About 2 months into culinary school, my ego was convinced I should be a better cook. I began experimenting with recipes that I previously would never have dreamed about trying…. For Passover I decide to make a whole salmon stuffed with a trio of mousses: spinach, red pepper and potato. I imagined a most impressive presentation with spirals of tricolored mousses contrasting the orange salmon. I shed a few tears as my brother-in-law tried to encourage me through the process.
A few months later at my uncle’s house, I attempted squash gnocchi. They weren’t much better. Thankfully, the audience was equally supportive as I tried to fumble my way through dinner.
Though, I’ve mastered many complicated dishes since graduating from culinary school, I still harbor a little trepidation about squash gnocchi. These winter vegetables straddle into the “starch” classification, but don’t have the binding qualities that Idaho potatoes have, making them more challenging than regular potato for gnocchi and other dumplings. And like the spinach and bell peppers of the mousse fiasco, they have a high water content which requires extra flour as a binder, and can cause leaden dumplings.
A few weeks ago, I decided to tackle the squash gnocchi again. I figured that 20 years was enough time to get over the old wounds and develop a repertoire of skills to get me through.
My first attempt was a mediocre at best… based on my research, I thought I’d be able to roll out the gnocchi by hand as I do with regular potato. The dough was so wet that I kept adding flour and more flour… to the point that I knew I’d have dense dumplings (and based on the comments from my matzah ball post, I know that a loud minority actually prefer this).
Attempt #2: I got the brilliant idea to pipe the dough into the boiling water. This allowed for a wetter, lighter dough, and worked much better. I served these with roast duck, but the duck skin cracklings stole the show.
Since I wanted to blog about these, I recreated this recipe for Thanksgiving. And as delicious as they were, they were upstaged a second time. This time, I tossed them with Brussels sprouts from the garden which were roasted with bacon.
The dumplings are great, but are easily upstaged.
Squash Gnocchi
1 butternut squash
1 acorn squash
1 ½ cup flour
2 eggs
½ tsp. curry powder
1 tsp. salt
½ tsp. baking powder (optional)
1 cup chicken broth or 2 tbs. butter
1. Cut squash in half. Put on a baking sheet, cut side down. Add water to the pan, and bake at 350 for 40 minutes or until squash are tender. It may be necessary to add more water to the pan if it all evaporates.

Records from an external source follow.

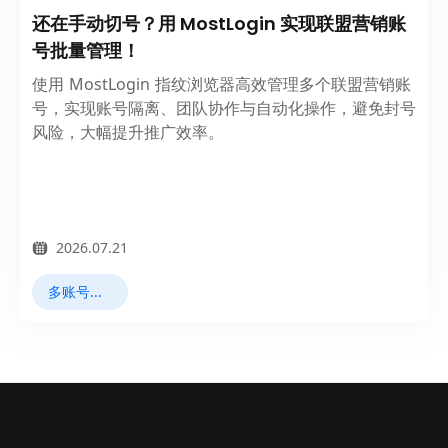
还在手动切号？用 MostLogin 实现联盟营销账
号批量管理！
使用 MostLogin 指纹浏览器高效管理多个联盟营销账
号，实现账号隔离、团队协作与自动化操作，避免封号
风险，大幅提升推广效率。
2026.07.21
多账号管理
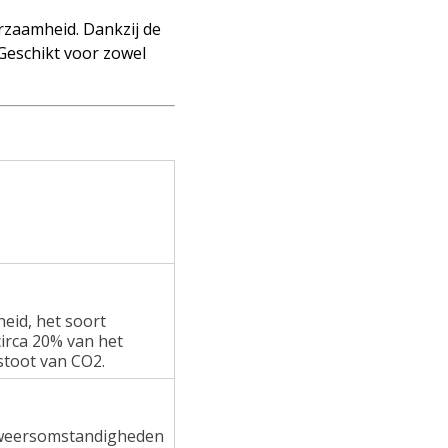
rzaamheid. Dankzij de
 Geschikt voor zowel
heid, het soort
irca 20% van het
stoot van CO2.
e weersomstandigheden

2. Let squash cool. Scoop out seeds and discard.
3. Scoop out pulp into a food processor and blend until smooth. Measure out one cup of puree (set aside the remainder for soup or another favorite recipe). Add flour, eggs, curry powder, salt and baking powder. Blend in food processor minimally, just until smooth.
4. Bring a large pot of water to a boil. Season with salt.

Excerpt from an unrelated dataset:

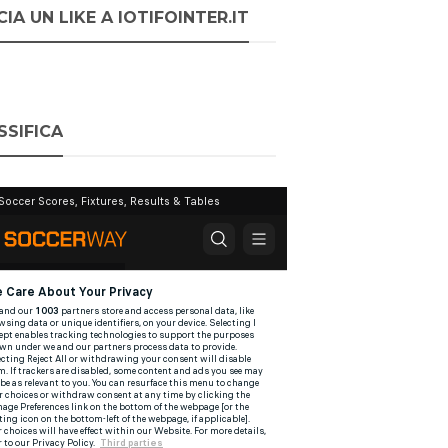
IA UN LIKE A IOTIFOINTER.IT
SSIFICA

5. Fill a piping bag with a large plain tip. Fill with gnocchi filling. Gently pipe out ¾” logs, and then cut off into the water with a butter knife. Boil for 2 minutes. Scoop out with a slotted spoon into a dish with either the butter or chicken broth (this will keep the dumplings from sticking together before serving.
6. It may be necessary to cook the dumplings in batches.
Serve with Brussels sprouts, duck or turkey.